• Document extract
----------------
Clemens even spelled out exactly why he had abandoned his original plan for an autobiography: “You cannot lay bare your private soul and look at it. You are too much ashamed of yourself. It is too disgusting. For that reason I confine myself to drawing the portraits of others.” And in an interview after he returned to London, he said again that the new idea had actually supplanted his earlier ideas for the autobiography:
I’m not going to write autobiography. The man has yet to be born who could write the truth about himself. Autobiography is always interesting, but howsoever true its facts may be, its interpretation of them must be taken with a great deal of allowance. In the innumerable biographies I am writing many persons are represented who are not famous today, but who may be some day.42
If this switch to biographical portraits signaled frustration over the puzzle of how to tell even the shameful truths, his interest in it was still relatively brief. We have no indication that he wrote any further portraits until 1904, and by 1906 the character-sketch idea had fallen entirely out of favor. For about a year Clemens seems not to have added anything to his accumulation of autobiographical “chapters.” In the fall of 1899 he moved his family to London, and for about a year seems to have taken leave of the autobiography.
Scraps and Chapters (1900 to 1903)
Clemens’s use of the terms “Scraps” and “Extracts” (as well as “Random”) in 1897–98 suggests that he was looking for a way to label “chapters” which, while not themselves strictly chronological, might still have been parts of some coherent narrative sequence.
----------------
• Recorded information

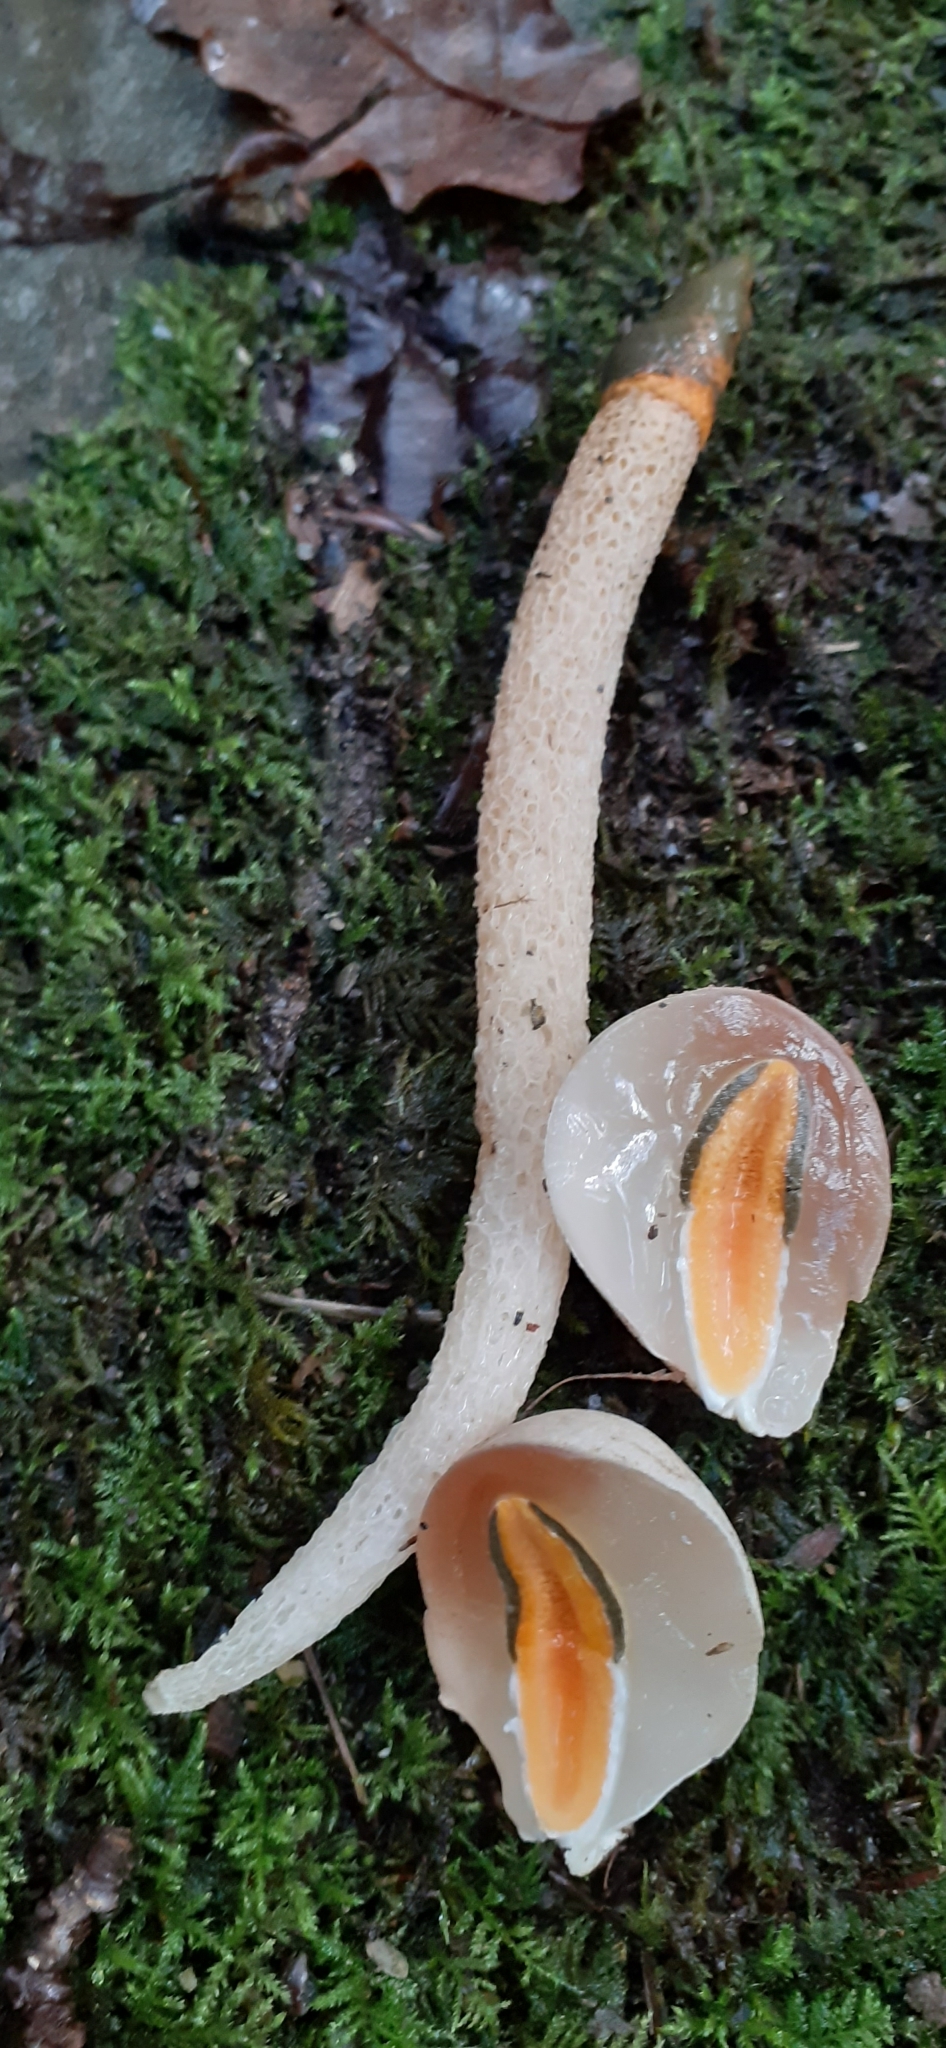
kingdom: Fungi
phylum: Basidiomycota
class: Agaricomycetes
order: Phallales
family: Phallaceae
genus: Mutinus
----------------
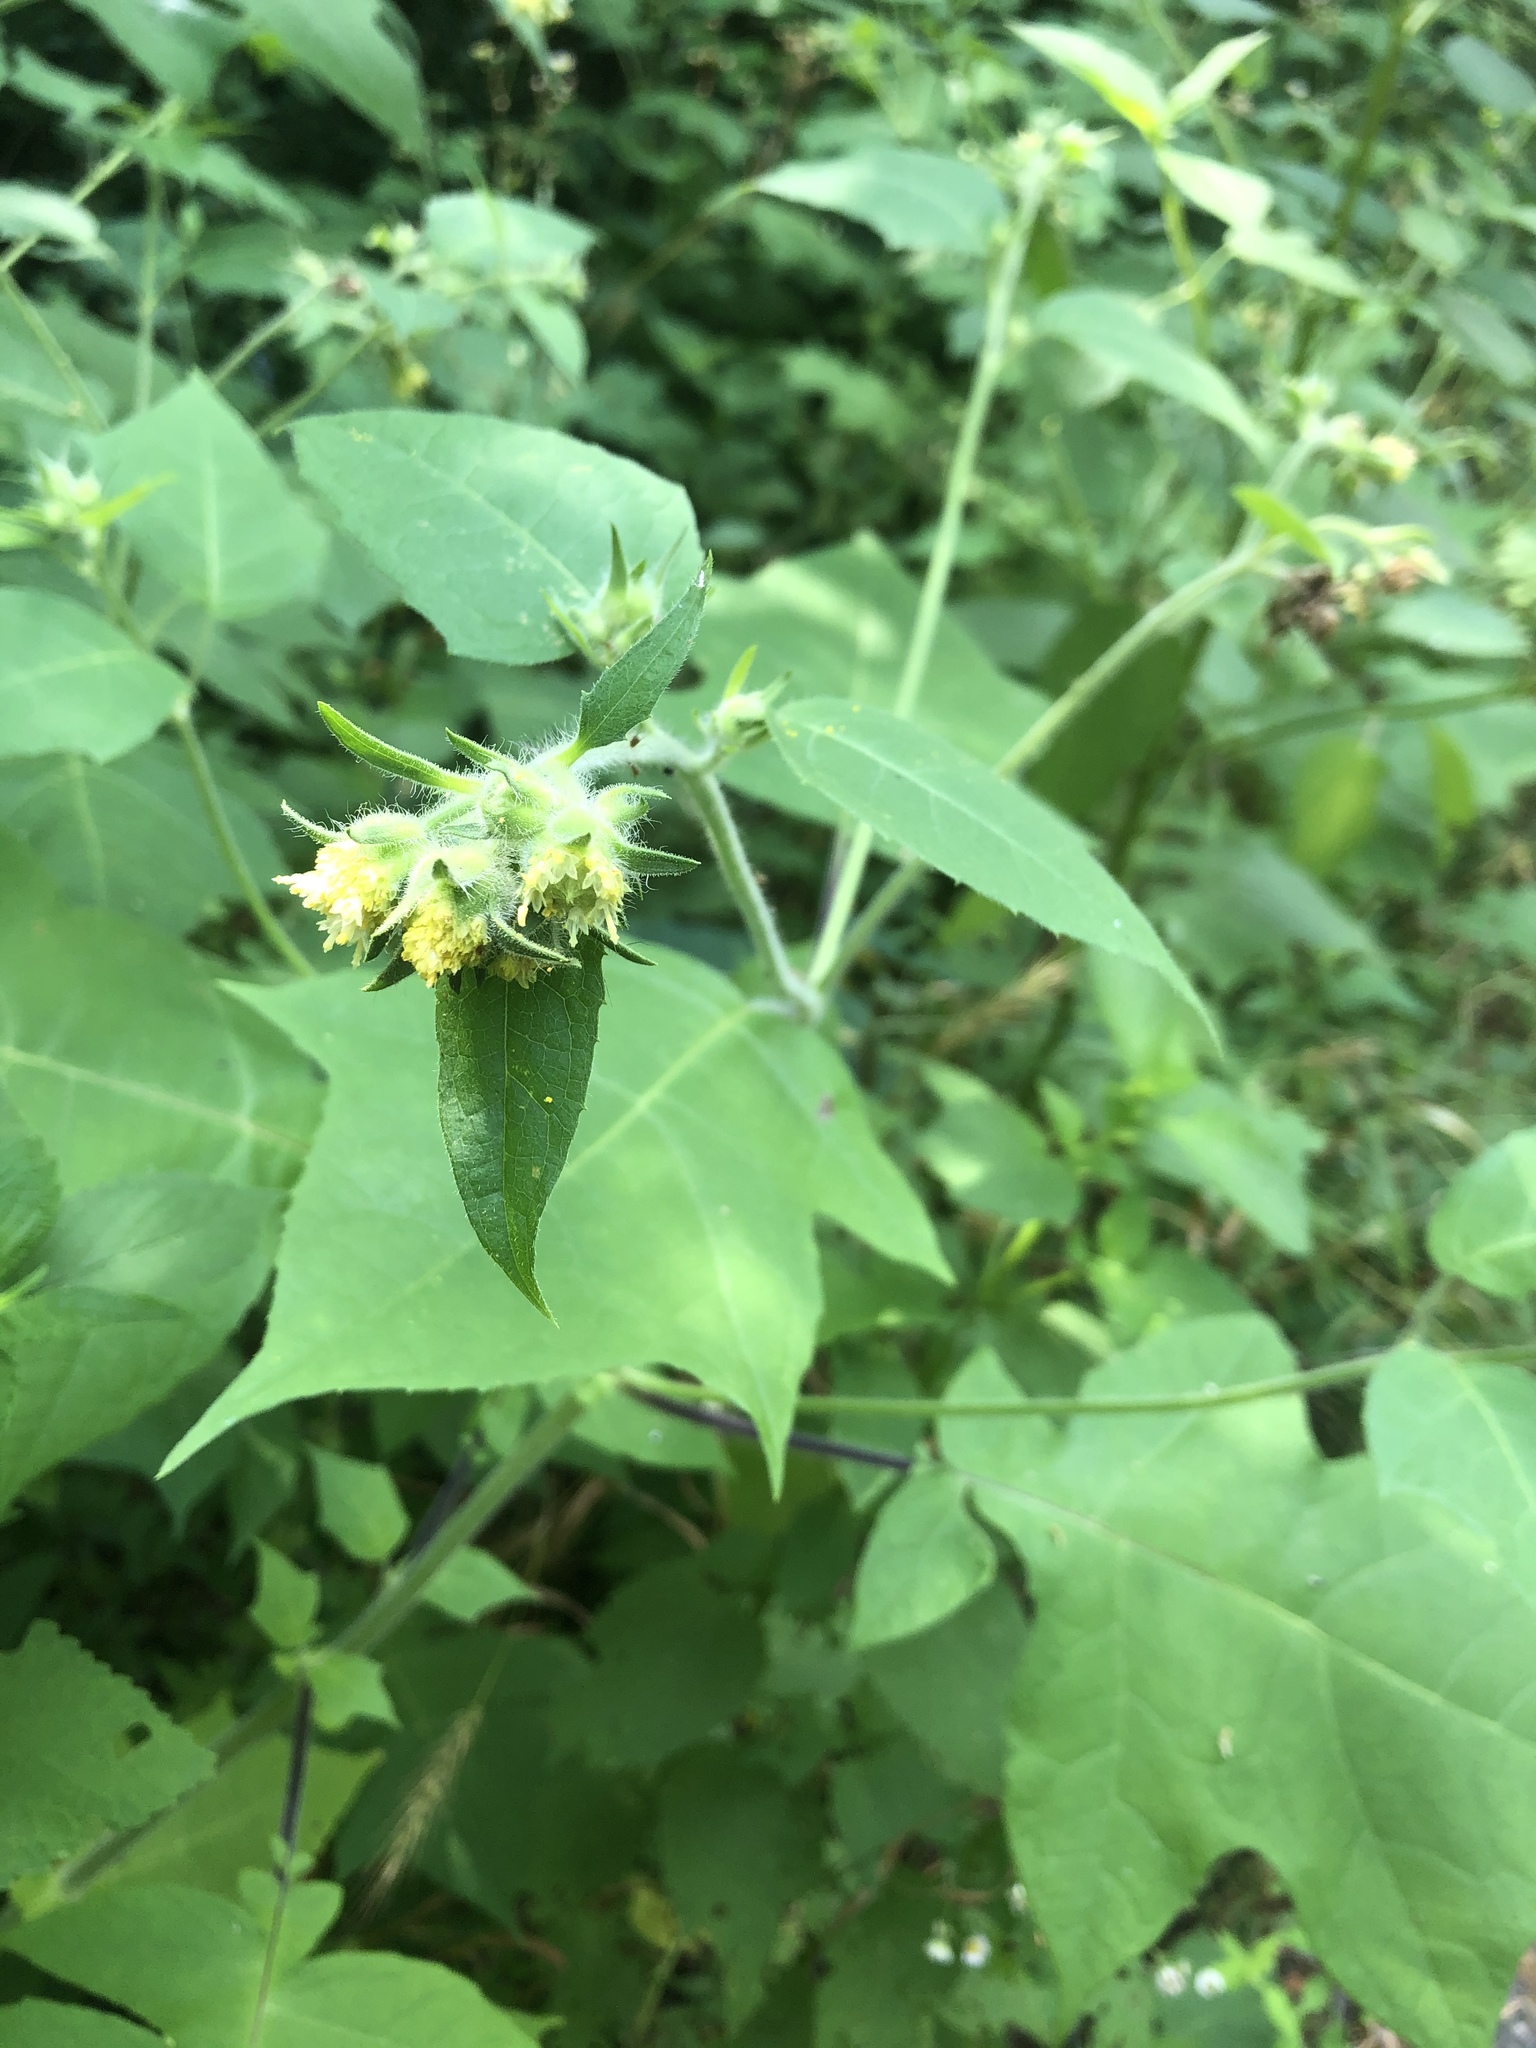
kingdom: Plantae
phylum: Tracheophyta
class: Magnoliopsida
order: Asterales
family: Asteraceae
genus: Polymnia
----------------
• What is needed
Return, word for word, the stretch of the passage on Clemens's autobiography from "Scraps and Chapters" through "coherent narrative sequence.".

• Response to the task
Scraps and Chapters (1900 to 1903)
Clemens’s use of the terms “Scraps” and “Extracts” (as well as “Random”) in 1897–98 suggests that he was looking for a way to label “chapters” which, while not themselves strictly chronological, might still have been parts of some coherent narrative sequence.